ふたりのzakki

ふたりのzakki

とかくこの世は生きにくいのだ。

他人の家を片付けて、自分の死に様を考えた(tobe)


祖父が12年前に死んで、癌で亡くなった祖母が1周忌を迎えた。
誰もいない家には月に数回、親戚が出入りして管理している。

人の住まなくなった家は朽ちるのが早いと聞く。



人をもてなすことの多かった家で、冷凍食材、乾麺、缶詰…とにかく買い込まれたあらゆるものが戸棚や冷蔵庫の奥で眠っていた。
祖母の生前も母は帰るたびこっそり減らしていたようだったが、もう家主の許しを得る必要もない。

1周忌を終えた翌朝。母に指示されるまま庭に大きな穴を掘って、缶詰の中身をひっくり返し始めた。(庭があるとこういうことできるんだなと人生ずっと賃貸の民は思った。)

昼前に祖母の弟夫婦もやってきて片付けに当たった。


冷凍の肉も魚も転がした。日付が確認できた一番古いものは1993年製造の茶葉だった。
真っ白のはずの薄力粉が茶色になり菌で糸を引き、乾燥昆布がカビで真っ白に、上白糖はスライムに化けていた。
階段下の物置からは大量のネズミのフンと、奴らに齧られた細かいビニールや紙屑が出てきた。

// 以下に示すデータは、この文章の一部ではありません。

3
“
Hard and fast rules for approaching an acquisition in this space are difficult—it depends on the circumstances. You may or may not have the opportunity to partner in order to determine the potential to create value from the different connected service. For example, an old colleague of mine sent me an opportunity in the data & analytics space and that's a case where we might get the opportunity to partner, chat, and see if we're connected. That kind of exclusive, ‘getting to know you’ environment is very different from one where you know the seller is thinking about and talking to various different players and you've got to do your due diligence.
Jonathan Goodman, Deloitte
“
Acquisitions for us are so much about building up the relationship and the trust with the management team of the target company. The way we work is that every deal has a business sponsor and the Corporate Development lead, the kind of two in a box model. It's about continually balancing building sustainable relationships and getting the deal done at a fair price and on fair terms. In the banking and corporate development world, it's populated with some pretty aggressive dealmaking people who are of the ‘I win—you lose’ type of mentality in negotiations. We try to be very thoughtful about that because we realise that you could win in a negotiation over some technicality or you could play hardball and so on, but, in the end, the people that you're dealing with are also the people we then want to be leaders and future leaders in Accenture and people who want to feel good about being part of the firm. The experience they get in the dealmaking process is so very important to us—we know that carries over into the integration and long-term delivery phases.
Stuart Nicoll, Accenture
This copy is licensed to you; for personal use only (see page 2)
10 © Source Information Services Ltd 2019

二十余年、ここには年に一度訪れていた程度でほぼ他人の家に等しい。親戚と母に指示されるままに働き、そうしているうちに不思議に思ったことがあった。
私も含めた全員がこのバケモノみたいな食品や臭く汚い片付けを「やらされている」と感じていない。これだけ片付けないまま世を去ったことに悪態をつく人間も誰もいなかった。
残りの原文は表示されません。